Department of Cell Regeneration and Advanced Therapies, Andalusian Center for Molecular Biology and Regenerative Medicine-CABIMER, Junta de Andalucia-University of Pablo de Olavide-University of Seville-CSIC, Seville, 41092, Spain.
Unidad de Gestión Clínica Intercentros de Endocrinología y Nutrición, Instituto de Investigación Biomédica de Málaga (IBIMA) Hospital Regional Universitario de Málaga, Universidad de Málaga, Málaga, 29010, Spain.
Nat Commun. 2018 Apr 16;9(1):1488. doi: 10.1038/s41467-018-03943-0.
Type 1 diabetes mellitus (T1DM) is due to the selective destruction of islet beta cells by immune cells. Current therapies focused on repressing the immune attack or stimulating beta cell regeneration still have limited clinical efficacy. Therefore, it is timely to identify innovative targets to dampen the immune process, while promoting beta cell survival and function. Liver receptor homologue-1 (LRH-1) is a nuclear receptor that represses inflammation in digestive organs, and protects pancreatic islets against apoptosis. Here, we show that BL001, a small LRH-1 agonist, impedes hyperglycemia progression and the immune-dependent inflammation of pancreas in murine models of T1DM, and beta cell apoptosis in islets of type 2 diabetic patients, while increasing beta cell mass and insulin secretion. Thus, we suggest that LRH-1 agonism favors a dialogue between immune and islet cells, which could be druggable to protect against diabetes mellitus.
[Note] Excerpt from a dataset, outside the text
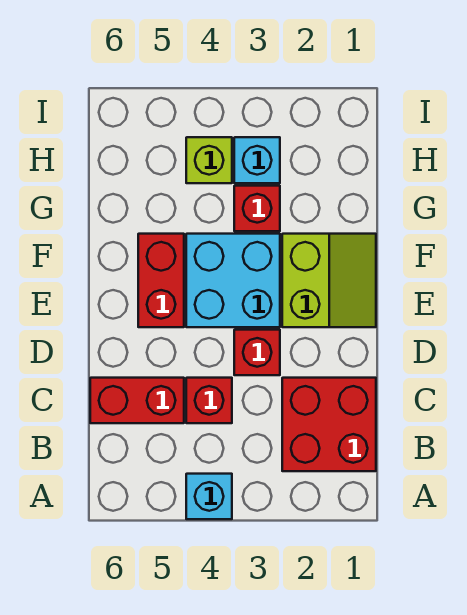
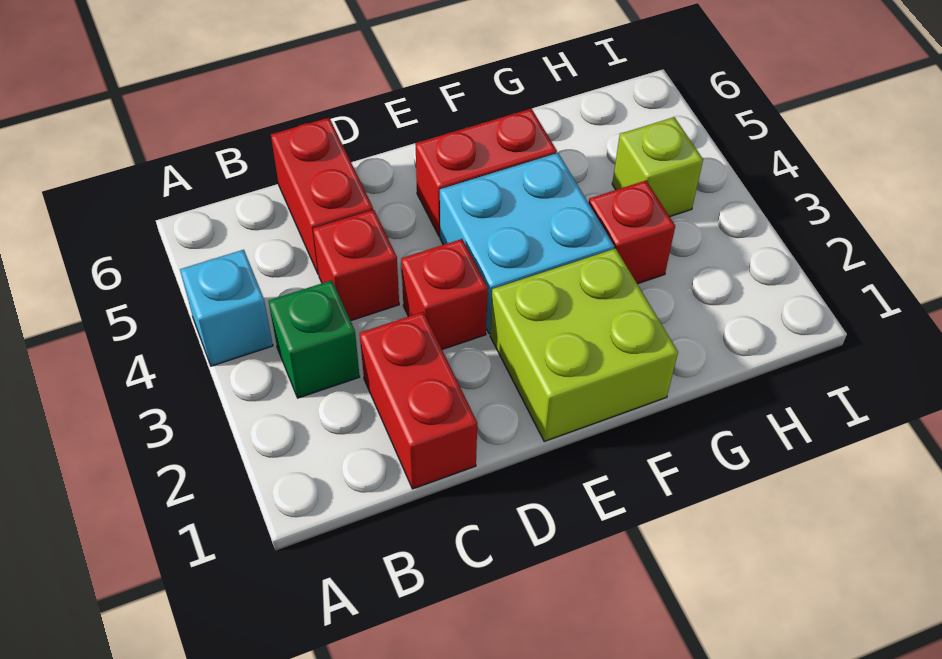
red 2x2 brick [282,378,376,471] -> red 1x2 brick [360,312,477,489]
none -> green 1x1 brick [269,280,360,398]
lime 2x2 slope [282,234,376,327] -> lime 2x2 brick [490,248,678,441]
cyan 1x1 brick [234,137,280,183] -> none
1 型糖尿病(T1DM)是由于免疫细胞选择性破坏胰岛β细胞所致。目前的治疗方法主要集中在抑制免疫攻击或刺激β细胞再生,但临床疗效仍有限。因此,及时确定创新的靶点以抑制免疫过程,同时促进β细胞的存活和功能是十分必要的。肝受体同系物-1(LRH-1)是一种核受体,可抑制消化道炎症,并保护胰岛抵抗细胞凋亡。在这里,我们发现,小分子 LRH-1 激动剂 BL001 可阻碍 T1DM 小鼠模型中高血糖的进展和免疫依赖性胰腺炎症,以及 2 型糖尿病患者胰岛中β细胞的凋亡,同时增加β细胞的质量和胰岛素的分泌。因此,我们认为 LRH-1 激动剂有利于免疫和胰岛细胞之间的对话,这可能成为一种有潜力的治疗方法,以预防糖尿病。